INFORMATION PROVIDED START

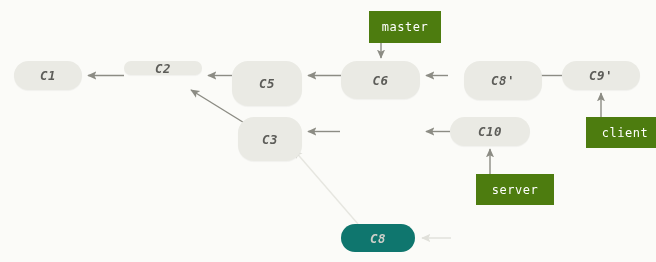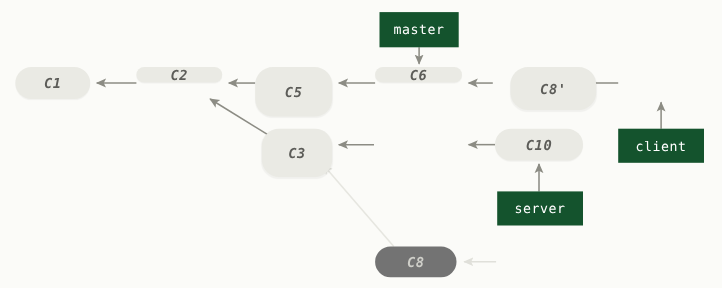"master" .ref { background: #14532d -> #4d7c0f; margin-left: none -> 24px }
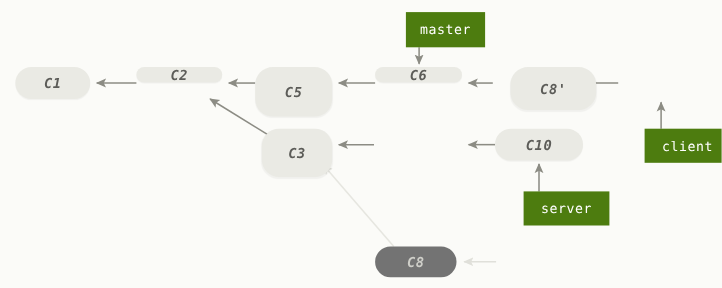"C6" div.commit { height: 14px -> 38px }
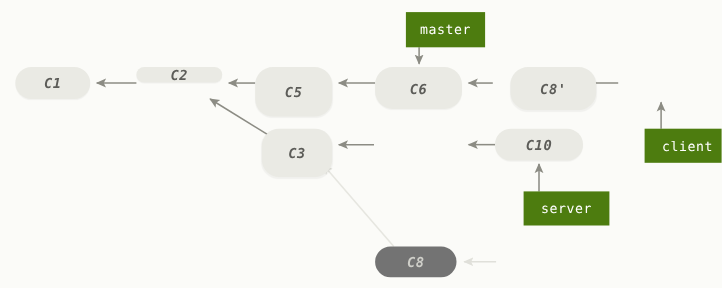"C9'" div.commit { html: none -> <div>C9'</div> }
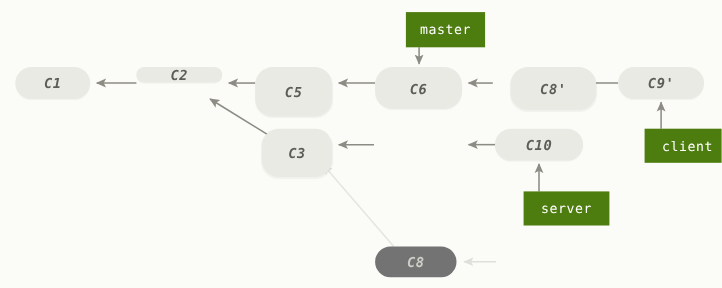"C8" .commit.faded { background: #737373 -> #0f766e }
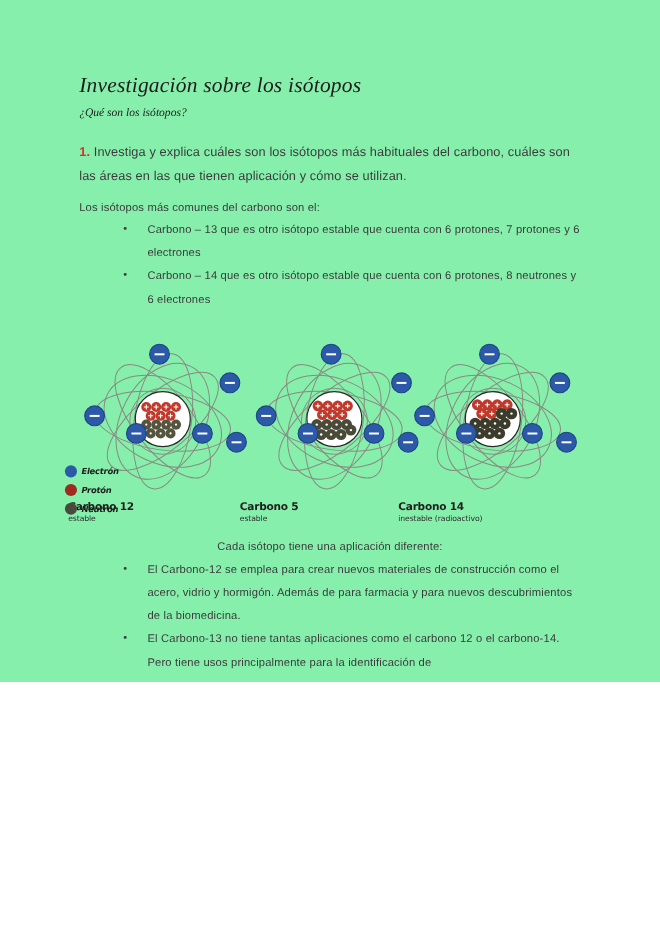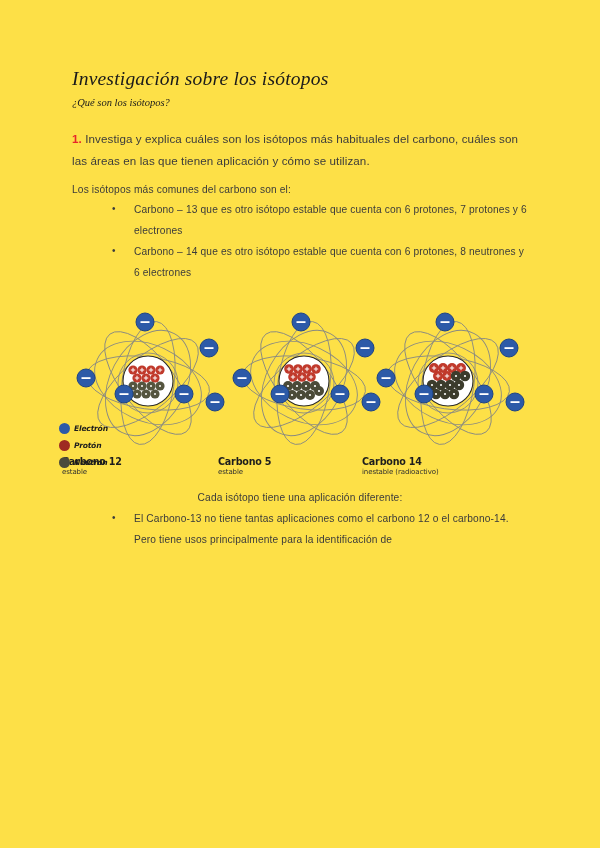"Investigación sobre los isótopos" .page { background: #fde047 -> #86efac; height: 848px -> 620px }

INFORMATION PROVIDED END

_ACTIVITY_. With the pictures left out, copy exactly the lines from the one containing "height: 14px ->" through the last line of the data.

_FINAL ANSWER_.
"C6" div.commit { height: 14px -> 38px }
"C9'" div.commit { html: none -> <div>C9'</div> }
"C8" .commit.faded { background: #737373 -> #0f766e }
"Investigación sobre los isótopos" .page { background: #fde047 -> #86efac; height: 848px -> 620px }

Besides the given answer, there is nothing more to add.